Her subject matter turns on a small and consistently charged set of motifs. Girls appear across decades, not as innocents but as figures already navigating difficult transactions with adults and with their own bodies. Self-portraits recur at every stage of life, including a late series that addresses aging and grief with the same directness she brought to the hospital canvases. Madonnas, domestic interiors, hospital corridors, and the Koster archipelago where she kept a second home all supply material, the landscape canvases from Koster moving between pasty physical surface and raw atmospheric light.

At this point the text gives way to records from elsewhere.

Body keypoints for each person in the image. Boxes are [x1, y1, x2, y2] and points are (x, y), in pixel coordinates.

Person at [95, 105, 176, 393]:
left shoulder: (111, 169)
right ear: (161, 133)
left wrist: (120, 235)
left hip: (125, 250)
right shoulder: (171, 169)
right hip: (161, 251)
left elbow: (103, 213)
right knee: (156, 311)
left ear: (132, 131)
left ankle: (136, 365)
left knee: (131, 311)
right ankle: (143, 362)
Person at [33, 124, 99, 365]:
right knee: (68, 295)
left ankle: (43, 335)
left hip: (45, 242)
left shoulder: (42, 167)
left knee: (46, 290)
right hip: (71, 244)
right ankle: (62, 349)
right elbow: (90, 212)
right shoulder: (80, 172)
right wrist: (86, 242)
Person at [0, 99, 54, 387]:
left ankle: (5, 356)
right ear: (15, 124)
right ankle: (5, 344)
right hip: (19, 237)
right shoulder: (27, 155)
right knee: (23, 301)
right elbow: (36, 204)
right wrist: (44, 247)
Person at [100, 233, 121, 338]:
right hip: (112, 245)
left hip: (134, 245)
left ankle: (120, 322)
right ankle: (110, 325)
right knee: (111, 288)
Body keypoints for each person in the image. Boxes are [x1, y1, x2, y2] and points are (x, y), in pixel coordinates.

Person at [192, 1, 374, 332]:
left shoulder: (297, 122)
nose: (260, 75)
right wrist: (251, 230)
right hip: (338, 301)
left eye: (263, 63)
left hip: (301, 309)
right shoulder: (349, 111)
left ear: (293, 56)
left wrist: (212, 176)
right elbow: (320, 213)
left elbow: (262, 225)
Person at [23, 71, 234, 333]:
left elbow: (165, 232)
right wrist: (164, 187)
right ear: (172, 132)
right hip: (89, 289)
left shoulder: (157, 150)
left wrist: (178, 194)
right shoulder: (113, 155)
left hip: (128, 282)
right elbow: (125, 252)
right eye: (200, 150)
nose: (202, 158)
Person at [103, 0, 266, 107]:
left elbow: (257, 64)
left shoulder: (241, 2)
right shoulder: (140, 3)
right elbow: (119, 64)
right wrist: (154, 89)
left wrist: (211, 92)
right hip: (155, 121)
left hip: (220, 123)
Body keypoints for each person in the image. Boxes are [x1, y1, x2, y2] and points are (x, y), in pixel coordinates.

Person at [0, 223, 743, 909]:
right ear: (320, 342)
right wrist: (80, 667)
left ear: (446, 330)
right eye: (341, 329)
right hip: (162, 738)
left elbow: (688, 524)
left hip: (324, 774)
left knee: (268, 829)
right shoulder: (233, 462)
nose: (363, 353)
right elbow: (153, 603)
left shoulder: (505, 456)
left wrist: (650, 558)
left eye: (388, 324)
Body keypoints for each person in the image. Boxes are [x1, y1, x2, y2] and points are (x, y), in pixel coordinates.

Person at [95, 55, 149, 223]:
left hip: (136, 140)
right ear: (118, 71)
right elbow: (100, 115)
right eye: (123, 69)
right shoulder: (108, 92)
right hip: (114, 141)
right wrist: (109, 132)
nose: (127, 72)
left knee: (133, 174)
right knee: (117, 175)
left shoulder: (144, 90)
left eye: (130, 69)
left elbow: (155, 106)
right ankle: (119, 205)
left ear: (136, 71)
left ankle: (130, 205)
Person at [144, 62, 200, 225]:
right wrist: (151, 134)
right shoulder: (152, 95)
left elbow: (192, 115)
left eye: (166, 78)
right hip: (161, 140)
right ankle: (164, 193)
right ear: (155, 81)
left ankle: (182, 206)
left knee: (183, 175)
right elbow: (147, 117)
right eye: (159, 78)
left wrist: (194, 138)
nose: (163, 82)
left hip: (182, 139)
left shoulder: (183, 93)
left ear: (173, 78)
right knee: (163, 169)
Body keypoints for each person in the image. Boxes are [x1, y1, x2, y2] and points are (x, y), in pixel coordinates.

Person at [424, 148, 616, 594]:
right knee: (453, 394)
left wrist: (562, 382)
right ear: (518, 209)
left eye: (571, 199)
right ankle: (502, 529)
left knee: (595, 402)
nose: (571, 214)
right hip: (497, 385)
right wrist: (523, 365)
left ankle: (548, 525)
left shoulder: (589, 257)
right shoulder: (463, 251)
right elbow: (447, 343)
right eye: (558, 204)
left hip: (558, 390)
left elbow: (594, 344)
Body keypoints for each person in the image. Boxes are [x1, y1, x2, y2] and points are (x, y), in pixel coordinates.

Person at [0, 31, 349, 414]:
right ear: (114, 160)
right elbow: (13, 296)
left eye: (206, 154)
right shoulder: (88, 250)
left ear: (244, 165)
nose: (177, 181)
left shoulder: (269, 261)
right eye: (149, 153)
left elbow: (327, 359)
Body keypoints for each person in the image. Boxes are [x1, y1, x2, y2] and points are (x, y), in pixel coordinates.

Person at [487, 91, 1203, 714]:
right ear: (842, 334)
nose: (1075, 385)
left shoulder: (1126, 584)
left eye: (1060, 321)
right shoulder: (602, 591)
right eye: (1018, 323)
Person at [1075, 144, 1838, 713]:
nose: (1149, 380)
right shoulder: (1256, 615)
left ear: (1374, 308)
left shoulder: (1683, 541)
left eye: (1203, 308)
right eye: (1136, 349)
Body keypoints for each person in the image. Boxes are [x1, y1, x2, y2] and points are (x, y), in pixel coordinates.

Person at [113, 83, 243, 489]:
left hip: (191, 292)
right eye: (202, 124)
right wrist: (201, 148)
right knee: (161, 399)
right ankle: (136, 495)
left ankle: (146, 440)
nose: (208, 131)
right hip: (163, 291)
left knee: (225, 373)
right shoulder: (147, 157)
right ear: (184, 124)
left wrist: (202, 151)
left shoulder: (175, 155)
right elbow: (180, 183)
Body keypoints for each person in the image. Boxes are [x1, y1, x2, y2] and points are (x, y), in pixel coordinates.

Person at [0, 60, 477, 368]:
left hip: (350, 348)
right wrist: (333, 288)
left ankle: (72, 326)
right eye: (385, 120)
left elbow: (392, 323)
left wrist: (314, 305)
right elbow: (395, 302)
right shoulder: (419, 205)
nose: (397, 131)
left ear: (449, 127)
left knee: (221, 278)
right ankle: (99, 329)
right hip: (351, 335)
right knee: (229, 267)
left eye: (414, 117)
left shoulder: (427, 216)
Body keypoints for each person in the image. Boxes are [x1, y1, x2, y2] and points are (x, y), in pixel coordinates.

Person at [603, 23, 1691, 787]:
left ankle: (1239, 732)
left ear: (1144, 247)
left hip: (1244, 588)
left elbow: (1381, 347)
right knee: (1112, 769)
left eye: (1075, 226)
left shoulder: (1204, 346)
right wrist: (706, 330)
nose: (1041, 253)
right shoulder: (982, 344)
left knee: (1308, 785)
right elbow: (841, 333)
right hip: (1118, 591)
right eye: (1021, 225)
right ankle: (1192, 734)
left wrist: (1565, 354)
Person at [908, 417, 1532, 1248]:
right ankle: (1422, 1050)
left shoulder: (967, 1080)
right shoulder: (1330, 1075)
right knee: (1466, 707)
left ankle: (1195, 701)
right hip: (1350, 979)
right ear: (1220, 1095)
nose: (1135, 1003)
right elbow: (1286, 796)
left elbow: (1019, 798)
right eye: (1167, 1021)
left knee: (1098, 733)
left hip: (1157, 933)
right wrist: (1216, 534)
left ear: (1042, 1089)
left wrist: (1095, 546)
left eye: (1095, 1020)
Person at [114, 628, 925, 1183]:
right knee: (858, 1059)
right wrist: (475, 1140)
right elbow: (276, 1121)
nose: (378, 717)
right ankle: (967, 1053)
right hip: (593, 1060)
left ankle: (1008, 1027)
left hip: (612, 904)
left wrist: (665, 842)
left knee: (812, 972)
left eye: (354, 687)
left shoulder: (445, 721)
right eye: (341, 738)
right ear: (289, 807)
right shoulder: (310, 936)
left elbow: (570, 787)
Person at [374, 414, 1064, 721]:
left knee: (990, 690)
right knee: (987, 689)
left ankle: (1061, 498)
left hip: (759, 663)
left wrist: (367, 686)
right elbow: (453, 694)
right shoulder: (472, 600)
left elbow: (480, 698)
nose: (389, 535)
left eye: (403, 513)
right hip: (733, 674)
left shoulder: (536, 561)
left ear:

The influence of Edvard Munch has been widely noted, and she shared with him the conviction that paint could carry psychological states without becoming merely decorative. She responded to Jan van Eyck as well, reworking the Arnolfini portrait with herself and Tunström as subjects, and to Mondrian and Matisse in compositional series from New York. But the register of her work remained biographical throughout, grounded in specific experience rather than art-historical quotation.
In 1994 she received the Prince Eugen Medal. In 2002 she took second prize at the Carnegie Art Award for Nordic Painting for a series of self-portraits exploring bodily decay and aging. Her sculpture Hand i hand stands in Museiparken in Karlstad. Her work is held by Moderna Museet, Nationalmuseum, Gothenburg Museum of Art, Borås Art Museum, and the Nasjonalmuseet in Oslo. Lena Cronqvist died on 29 July 2025 at the age of 86.